Chinese ambassador to UK Liu Xiaoming to be replaced by vice foreign minister

蘋果日報 2020/12/28 16:59


Chinese ambassador to Britain Liu Xiaoming is stepping down after being in office for 10 years. His successor Zheng Zeguang, Beijing’s current vice minister of foreign affairs, will need to handle the consequences of the new U.K. policy, which allows Hong Kong citizens with British national (overseas) passports to work and study in the country, The Guardian reports.
The retirement of the 64-year-old envoy was confirmed by Tam Yiu-chung, Hong Kong’s sole delegate to the National People’s Congress Standing Committee, on Monday.
57-year-old Zhang from Puning of Guangdong joined the foreign ministry upon graduation from the foreign language department of South China Normal University.

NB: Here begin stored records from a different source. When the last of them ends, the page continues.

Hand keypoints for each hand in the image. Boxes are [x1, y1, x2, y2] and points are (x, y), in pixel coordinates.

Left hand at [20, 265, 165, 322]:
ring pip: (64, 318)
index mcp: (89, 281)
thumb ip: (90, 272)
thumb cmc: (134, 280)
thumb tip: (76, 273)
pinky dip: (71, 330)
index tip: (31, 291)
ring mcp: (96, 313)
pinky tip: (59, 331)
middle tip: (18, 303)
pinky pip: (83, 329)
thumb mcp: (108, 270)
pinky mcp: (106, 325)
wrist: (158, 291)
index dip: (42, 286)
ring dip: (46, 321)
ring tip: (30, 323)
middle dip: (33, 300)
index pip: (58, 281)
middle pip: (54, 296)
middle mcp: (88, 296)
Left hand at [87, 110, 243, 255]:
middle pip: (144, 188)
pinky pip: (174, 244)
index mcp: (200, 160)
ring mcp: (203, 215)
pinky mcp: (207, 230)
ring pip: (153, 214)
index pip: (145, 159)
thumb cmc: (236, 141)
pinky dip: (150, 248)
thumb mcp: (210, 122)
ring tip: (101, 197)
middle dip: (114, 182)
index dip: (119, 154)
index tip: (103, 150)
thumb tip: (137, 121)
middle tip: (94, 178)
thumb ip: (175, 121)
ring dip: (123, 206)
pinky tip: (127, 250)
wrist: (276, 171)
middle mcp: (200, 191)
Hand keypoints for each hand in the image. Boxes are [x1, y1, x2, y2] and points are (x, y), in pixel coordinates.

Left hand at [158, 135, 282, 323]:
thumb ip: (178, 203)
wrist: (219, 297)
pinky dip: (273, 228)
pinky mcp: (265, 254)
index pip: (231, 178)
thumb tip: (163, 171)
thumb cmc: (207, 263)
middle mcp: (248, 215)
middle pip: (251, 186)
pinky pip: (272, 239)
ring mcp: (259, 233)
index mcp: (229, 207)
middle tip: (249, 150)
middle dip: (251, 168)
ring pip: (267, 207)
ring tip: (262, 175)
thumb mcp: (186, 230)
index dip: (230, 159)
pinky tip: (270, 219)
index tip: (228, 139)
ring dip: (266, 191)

He studied at Cardiff University, before being sent to Trinidad and Tobago and the U.S. He became a minister at the Chinese Embassy in the U.S. in 2005 and director-general of the North America and Oceania department in 2008. He was appointed the foreign vice-minister in 2015.

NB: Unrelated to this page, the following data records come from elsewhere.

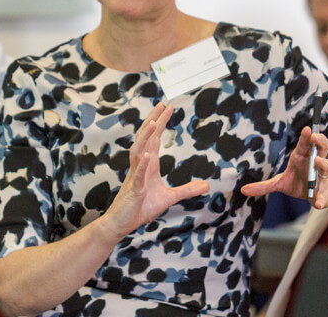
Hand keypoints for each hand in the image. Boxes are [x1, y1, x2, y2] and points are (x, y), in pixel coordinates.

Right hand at [99, 103, 209, 239]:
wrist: (121, 223)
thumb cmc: (141, 208)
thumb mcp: (169, 198)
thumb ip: (186, 190)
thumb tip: (206, 185)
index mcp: (148, 164)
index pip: (154, 138)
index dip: (161, 122)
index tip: (168, 107)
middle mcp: (140, 165)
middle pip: (145, 138)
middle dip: (153, 120)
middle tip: (162, 104)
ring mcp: (135, 176)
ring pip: (139, 151)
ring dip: (146, 136)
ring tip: (155, 122)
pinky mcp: (135, 190)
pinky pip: (138, 176)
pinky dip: (143, 165)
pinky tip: (149, 155)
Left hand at [240, 127, 327, 208]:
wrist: (316, 195)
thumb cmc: (297, 183)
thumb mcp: (279, 183)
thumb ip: (263, 186)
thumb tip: (243, 190)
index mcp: (301, 157)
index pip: (305, 144)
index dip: (306, 136)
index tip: (306, 129)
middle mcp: (314, 164)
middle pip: (322, 148)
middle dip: (320, 142)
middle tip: (314, 138)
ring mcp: (321, 177)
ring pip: (327, 166)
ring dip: (323, 163)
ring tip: (318, 162)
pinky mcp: (324, 192)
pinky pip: (325, 195)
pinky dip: (322, 199)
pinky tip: (319, 203)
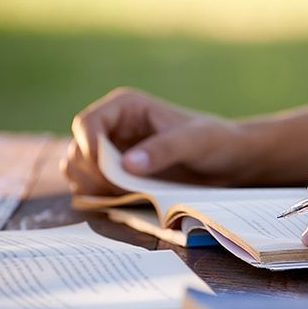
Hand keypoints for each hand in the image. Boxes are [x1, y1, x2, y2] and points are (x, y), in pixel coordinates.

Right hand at [61, 87, 255, 194]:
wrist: (228, 161)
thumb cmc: (215, 141)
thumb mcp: (194, 142)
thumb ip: (163, 150)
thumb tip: (127, 164)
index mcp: (126, 107)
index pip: (87, 124)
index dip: (89, 149)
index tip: (108, 172)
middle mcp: (113, 127)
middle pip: (78, 151)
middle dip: (92, 174)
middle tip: (121, 191)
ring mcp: (113, 152)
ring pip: (79, 170)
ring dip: (92, 188)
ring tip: (124, 196)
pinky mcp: (118, 174)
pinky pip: (92, 187)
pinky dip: (99, 197)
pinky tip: (124, 201)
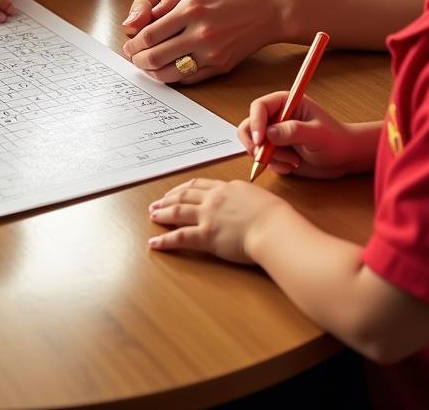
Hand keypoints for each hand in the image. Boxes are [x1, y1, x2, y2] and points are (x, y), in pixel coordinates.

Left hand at [122, 0, 281, 83]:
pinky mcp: (221, 66)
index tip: (128, 45)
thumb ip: (170, 10)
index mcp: (191, 9)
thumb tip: (141, 28)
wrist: (269, 10)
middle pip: (155, 56)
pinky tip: (167, 70)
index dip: (134, 43)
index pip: (150, 34)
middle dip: (138, 59)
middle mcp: (200, 33)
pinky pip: (189, 78)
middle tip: (133, 57)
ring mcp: (212, 53)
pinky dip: (173, 76)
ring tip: (147, 66)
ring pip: (169, 72)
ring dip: (152, 72)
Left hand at [147, 177, 285, 263]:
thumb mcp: (260, 198)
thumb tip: (246, 203)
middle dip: (168, 199)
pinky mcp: (206, 235)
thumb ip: (247, 199)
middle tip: (157, 203)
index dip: (184, 188)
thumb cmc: (276, 217)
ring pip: (178, 211)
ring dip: (162, 213)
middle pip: (185, 195)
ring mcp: (208, 216)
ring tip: (152, 215)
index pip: (200, 185)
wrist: (275, 227)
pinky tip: (154, 243)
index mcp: (227, 188)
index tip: (176, 192)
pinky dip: (165, 240)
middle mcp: (214, 199)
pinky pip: (180, 237)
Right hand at [239, 92, 366, 178]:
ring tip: (292, 162)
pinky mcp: (274, 150)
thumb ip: (293, 131)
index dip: (255, 122)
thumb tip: (269, 133)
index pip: (259, 107)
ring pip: (253, 144)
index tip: (260, 140)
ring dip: (268, 157)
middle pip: (248, 126)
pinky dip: (274, 165)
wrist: (344, 158)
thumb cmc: (336, 140)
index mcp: (284, 103)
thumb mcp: (317, 134)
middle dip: (257, 144)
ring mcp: (273, 134)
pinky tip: (291, 166)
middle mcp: (275, 117)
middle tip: (270, 157)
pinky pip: (261, 158)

An expert on American affairs, the Chinese diplomat was once tipped to be the successor of Cui Tiankai, the Chinese ambassador to the U.S. After the White House imposed sanctions on 14 Chinese officials over their alleged roles in Beijing’s disqualification of opposition lawmakers in Hong Kong, Zheng has summoned diplomats from the U.S. embassy in China to express strong condemnations and accused America of interfering in its domestic affairs.
Liu has been ambassador for a decade, far longer than the usual four-year stint, during which he witnessed the rapid decline in Chinese-British diplomatic relations. Considered a wolf warrior, Liu has aggressively responded on behalf of Beijing to criticisms from different parties in the U.K.
“But if you want to make China a hostile country, you will have to bear the consequences,” he told reporters after Prime Minister Boris Johnson’s administration banned the Chinese firm Huawei from its 5G networks.
In a tense interview with BBC’s Andrew Marr, Liu denied the human rights abuses of Uighurs in Xinjiang, even when confronted with drone footage that showed them kneeling on the floor with their eyes blindfolded. “Uighur people enjoy peaceful, harmonious coexistence with other ethnic groups of people,” he said.
Liu has also repeatedly lambasted the U.K. government over “irresponsible remarks” on Hong Kong affairs.